That time there was no “kind of” about it, they both flat out grimaced.

“Okay…” Bucky said, slowly. If Bucky was right about what it was, then it was small enough that they could wait for it to come out the way most things that went in a person’s mouth came out. Yuck . So he didn’t see what they needed to discuss about it, but at that point he was willing to do whatever helped get that pained look off Sam’s face. “Okay, sure.”

Sam nodded. “Cool. Umm… so, are you in any kind of pain? Do you feel like you’re having trouble breathing?”

“No…” It was the truth, Bucky felt fine. “Maybe nothing was even in my food.”

“I thought about that,” Sam said. “But Stella made it herself, and she promised she would be the only one who would touch umm…” he paused, and cleared his throat, “the ingredients. If she said she put everything in it that I asked her to, then everything was in there.”

“I just can’t believe I ate it.”

That makes two of us, Sam thought, but knew better than to say it. 

“Yeah, well, as far as I remember” - from a babysitting class his parents forced him to take when he was twelve - “as long as the object was smaller than a quarter and you’re breathing regularly and not like choking or anything, we don’t need to see a doctor.” And nobody outside of us will ever need to know this happened. Thank God.

“A doctor?” Bucky balked. “Until she was about six, Becca used to put anything that wasn’t nailed down in her mouth, and all my Ma ever did was give her some castor oil and wait for nature to take its course.” 

“Okay, well we don’t have any, but I can run to the drugstore—

“Don’t bother,” Bucky cut him off. “I would literally rather be choking than drink that stuff.”

“There’s other stuff I could get, Buck—

“Don’t worry about it,” he interrupted again. “Seriously, Sam,” he continued, “I feel fine. I think we should just give it a few days and uh see what happens.”

Sam sighed. “Okay,” he paused, then, “but Bucky, baby, I really am sorry about all this,” he said, gesturing vaguely with his hands. “I truly didn’t think it would turn out like this.”
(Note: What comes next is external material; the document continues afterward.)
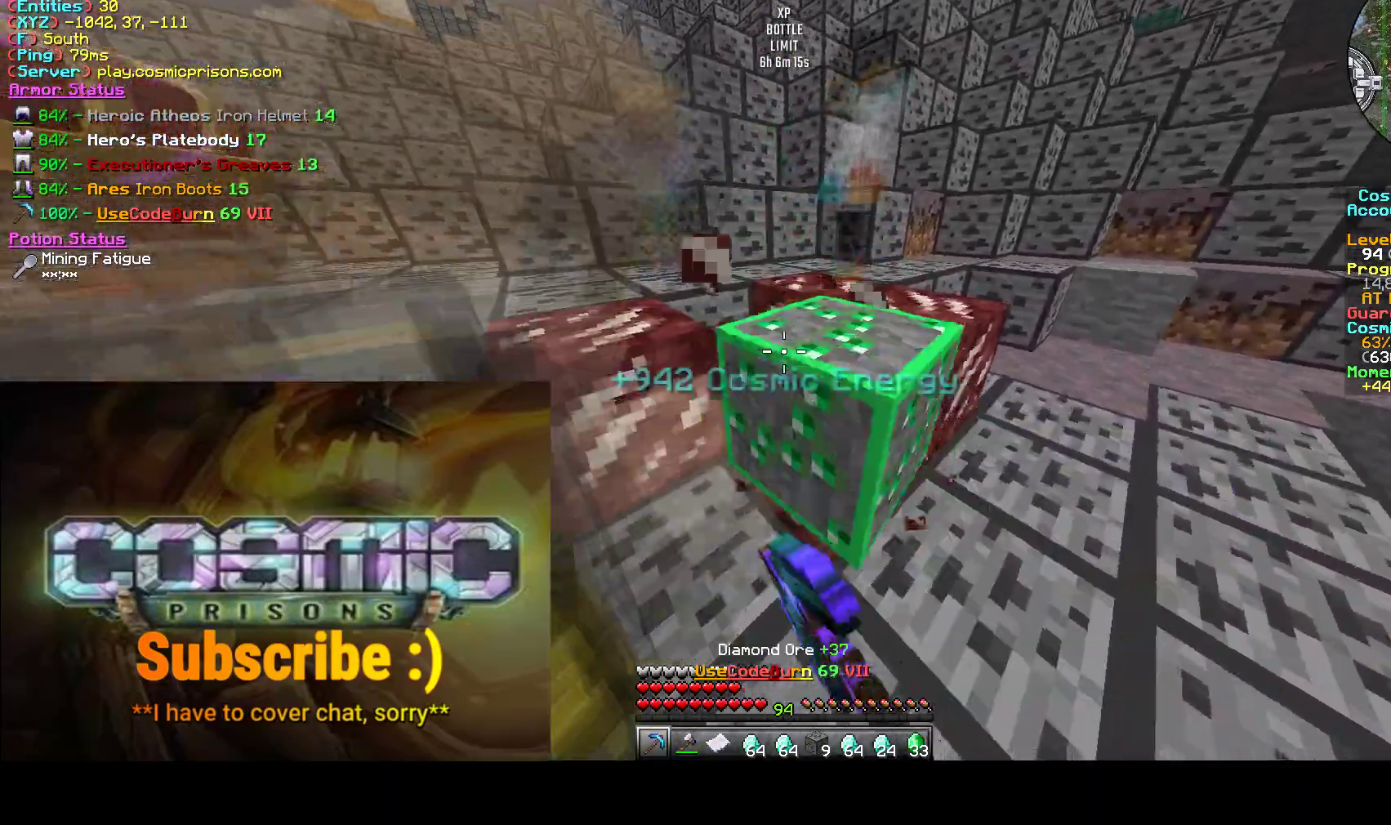
{"keys": ["a", "d", "s"], "mouse": ["left"], "events": [[133, "a", "down"], [167, "s", "down"], [233, "d", "up"], [500, "d", "down"]]}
“Hey, no,” Bucky said, lacing their fingers together. “Don’t be sorry. It’s not your fault.” Not entirely anyway, not even almost entirely, he thought sheepishly. If this story got out, he was pretty sure he’d be the one dying of embarrassment, not Sam. “Like I said, let’s just give it a few days, okay?”

“Okay,” Sam agreed, and gave his hand a quick squeeze.

******

It didn’t even take a few days. Thanks to Bucky’s super digestive system, the ring made its triumphant reappearance the very next day, and, after a very thorough cleaning, made its way back into Sam’s gloved hands.

Of course, it took another seventy-two hours before Sam felt it was disinfected enough to actually touch with his bare skin.

And, it was about one hour after that, when he realized that, whether it was unreasonable or not, or mature or not, that ring was pretty much dead to him and he couldn’t start their official life together by giving it to Bucky. (Even if Bucky had hinted that he didn’t care either way.) 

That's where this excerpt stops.